---------- Extracted data ----------
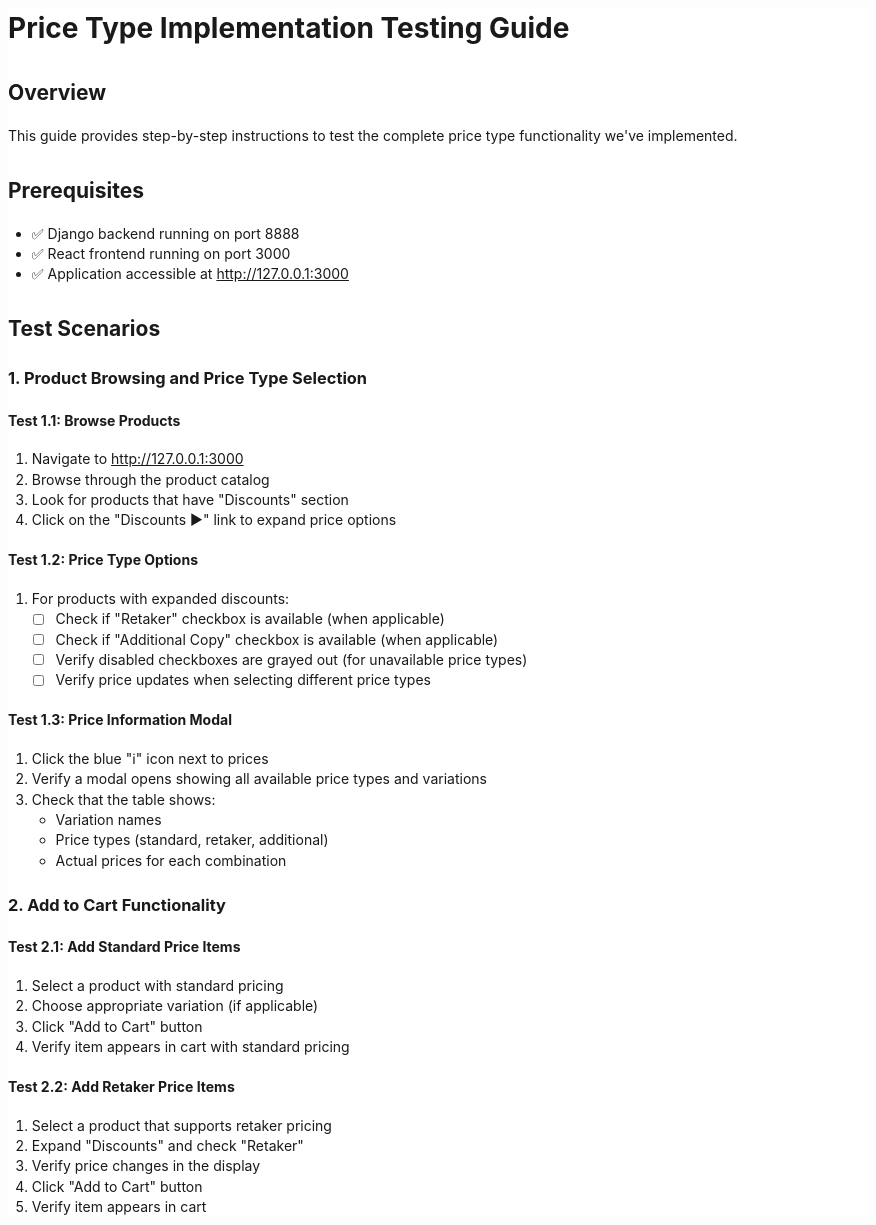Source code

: # Price Type Implementation Testing Guide

## Overview
This guide provides step-by-step instructions to test the complete price type functionality we've implemented.

## Prerequisites
- ✅ Django backend running on port 8888
- ✅ React frontend running on port 3000
- ✅ Application accessible at http://127.0.0.1:3000

## Test Scenarios

### 1. Product Browsing and Price Type Selection

#### Test 1.1: Browse Products
1. Navigate to http://127.0.0.1:3000
2. Browse through the product catalog
3. Look for products that have "Discounts" section
4. Click on the "Discounts ▶" link to expand price options

#### Test 1.2: Price Type Options
1. For products with expanded discounts:
   - [ ] Check if "Retaker" checkbox is available (when applicable)
   - [ ] Check if "Additional Copy" checkbox is available (when applicable)
   - [ ] Verify disabled checkboxes are grayed out (for unavailable price types)
   - [ ] Verify price updates when selecting different price types

#### Test 1.3: Price Information Modal
1. Click the blue "ℹ️" icon next to prices
2. Verify a modal opens showing all available price types and variations
3. Check that the table shows:
   - Variation names
   - Price types (standard, retaker, additional)
   - Actual prices for each combination

### 2. Add to Cart Functionality

#### Test 2.1: Add Standard Price Items
1. Select a product with standard pricing
2. Choose appropriate variation (if applicable)
3. Click "Add to Cart" button
4. Verify item appears in cart with standard pricing

#### Test 2.2: Add Retaker Price Items
1. Select a product that supports retaker pricing
2. Expand "Discounts" and check "Retaker"
3. Verify price changes in the display
4. Click "Add to Cart" button
5. Verify item appears in cart

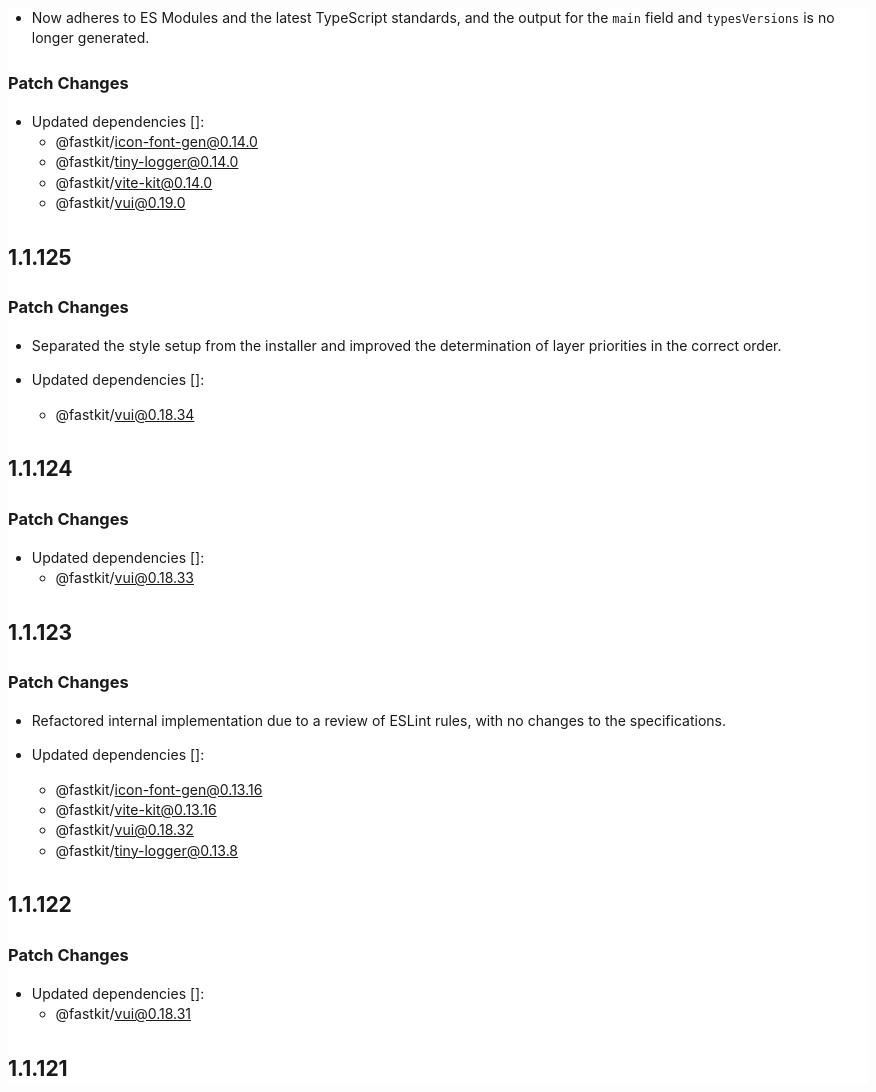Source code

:   - Now adheres to ES Modules and the latest TypeScript standards, and the output for the `main` field and `typesVersions` is no longer generated.

### Patch Changes

- Updated dependencies []:
  - @fastkit/icon-font-gen@0.14.0
  - @fastkit/tiny-logger@0.14.0
  - @fastkit/vite-kit@0.14.0
  - @fastkit/vui@0.19.0

## 1.1.125

### Patch Changes

- Separated the style setup from the installer and improved the determination of layer priorities in the correct order.

- Updated dependencies []:
  - @fastkit/vui@0.18.34

## 1.1.124

### Patch Changes

- Updated dependencies []:
  - @fastkit/vui@0.18.33

## 1.1.123

### Patch Changes

- Refactored internal implementation due to a review of ESLint rules, with no changes to the specifications.

- Updated dependencies []:
  - @fastkit/icon-font-gen@0.13.16
  - @fastkit/vite-kit@0.13.16
  - @fastkit/vui@0.18.32
  - @fastkit/tiny-logger@0.13.8

## 1.1.122

### Patch Changes

- Updated dependencies []:
  - @fastkit/vui@0.18.31

## 1.1.121

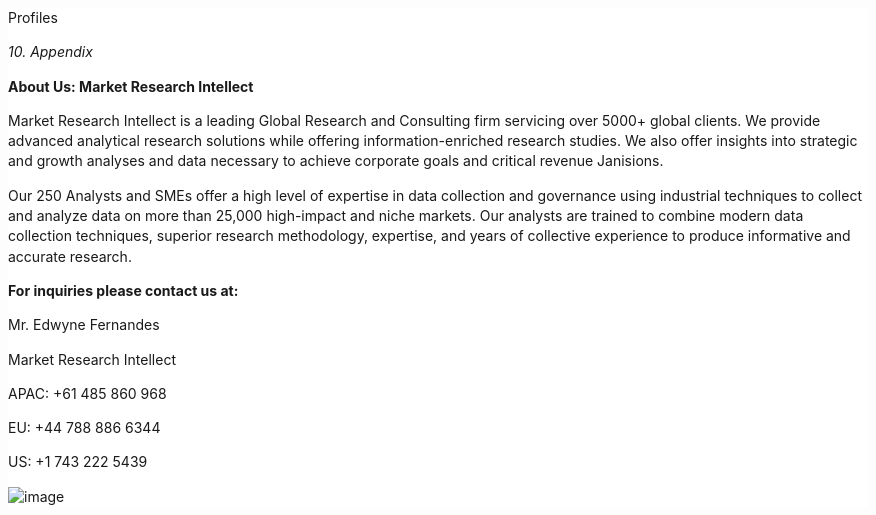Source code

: Profiles</span></em></p><p><em><span class="font-[700]">10. Appendix</span></em></p><p><strong><span class="font-[700]">About Us: Market Research Intellect</span></strong></p><p><span class="">Market Research Intellect is a leading Global Research and Consulting firm servicing over 5000+ global clients. We provide advanced analytical research solutions while offering information-enriched research studies.&nbsp;</span>We also offer insights into strategic and growth analyses and data necessary to achieve corporate goals and critical revenue Janisions.</p><p><span class="">Our 250 Analysts and SMEs offer a high level of expertise in data collection and governance using industrial techniques to collect and analyze data on more than 25,000 high-impact and niche markets. Our analysts are trained to combine modern data collection techniques, superior research methodology, expertise, and years of collective experience to produce informative and accurate research.</span></p><p><strong>For inquiries please contact us at:</strong></p><p>Mr. Edwyne Fernandes</p><p>Market Research Intellect</p><p>APAC: +61 485 860 968</p><p>EU: +44 788 886 6344</p><p>US: +1 743 222 5439</p>
![image](https://github.com/user-attachments/assets/32a0488f-1485-45fa-ada6-961d936baa07)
----------
Brief | Reproduce verbatim the source text of each row above, omitting the pictures.

Solved exercise |
Source code

: # Price Type Implementation Testing Guide

## Overview
This guide provides step-by-step instructions to test the complete price type functionality we've implemented.

## Prerequisites
- ✅ Django backend running on port 8888
- ✅ React frontend running on port 3000
- ✅ Application accessible at http://127.0.0.1:3000

## Test Scenarios

### 1. Product Browsing and Price Type Selection

#### Test 1.1: Browse Products
1. Navigate to http://127.0.0.1:3000
2. Browse through the product catalog
3. Look for products that have "Discounts" section
4. Click on the "Discounts ▶" link to expand price options

#### Test 1.2: Price Type Options
1. For products with expanded discounts:
   - [ ] Check if "Retaker" checkbox is available (when applicable)
   - [ ] Check if "Additional Copy" checkbox is available (when applicable)
   - [ ] Verify disabled checkboxes are grayed out (for unavailable price types)
   - [ ] Verify price updates when selecting different price types

#### Test 1.3: Price Information Modal
1. Click the blue "ℹ️" icon next to prices
2. Verify a modal opens showing all available price types and variations
3. Check that the table shows:
   - Variation names
   - Price types (standard, retaker, additional)
   - Actual prices for each combination

### 2. Add to Cart Functionality

#### Test 2.1: Add Standard Price Items
1. Select a product with standard pricing
2. Choose appropriate variation (if applicable)
3. Click "Add to Cart" button
4. Verify item appears in cart with standard pricing

#### Test 2.2: Add Retaker Price Items
1. Select a product that supports retaker pricing
2. Expand "Discounts" and check "Retaker"
3. Verify price changes in the display
4. Click "Add to Cart" button
5. Verify item appears in cart

Source code

:   - Now adheres to ES Modules and the latest TypeScript standards, and the output for the `main` field and `typesVersions` is no longer generated.

### Patch Changes

- Updated dependencies []:
  - @fastkit/icon-font-gen@0.14.0
  - @fastkit/tiny-logger@0.14.0
  - @fastkit/vite-kit@0.14.0
  - @fastkit/vui@0.19.0

## 1.1.125

### Patch Changes

- Separated the style setup from the installer and improved the determination of layer priorities in the correct order.

- Updated dependencies []:
  - @fastkit/vui@0.18.34

## 1.1.124

### Patch Changes

- Updated dependencies []:
  - @fastkit/vui@0.18.33

## 1.1.123

### Patch Changes

- Refactored internal implementation due to a review of ESLint rules, with no changes to the specifications.

- Updated dependencies []:
  - @fastkit/icon-font-gen@0.13.16
  - @fastkit/vite-kit@0.13.16
  - @fastkit/vui@0.18.32
  - @fastkit/tiny-logger@0.13.8

## 1.1.122

### Patch Changes

- Updated dependencies []:
  - @fastkit/vui@0.18.31

## 1.1.121

Source code

: Profiles</span></em></p><p><em><span class="font-[700]">10. Appendix</span></em></p><p><strong><span class="font-[700]">About Us: Market Research Intellect</span></strong></p><p><span class="">Market Research Intellect is a leading Global Research and Consulting firm servicing over 5000+ global clients. We provide advanced analytical research solutions while offering information-enriched research studies.&nbsp;</span>We also offer insights into strategic and growth analyses and data necessary to achieve corporate goals and critical revenue Janisions.</p><p><span class="">Our 250 Analysts and SMEs offer a high level of expertise in data collection and governance using industrial techniques to collect and analyze data on more than 25,000 high-impact and niche markets. Our analysts are trained to combine modern data collection techniques, superior research methodology, expertise, and years of collective experience to produce informative and accurate research.</span></p><p><strong>For inquiries please contact us at:</strong></p><p>Mr. Edwyne Fernandes</p><p>Market Research Intellect</p><p>APAC: +61 485 860 968</p><p>EU: +44 788 886 6344</p><p>US: +1 743 222 5439</p>
![image](https://github.com/user-attachments/assets/32a0488f-1485-45fa-ada6-961d936baa07)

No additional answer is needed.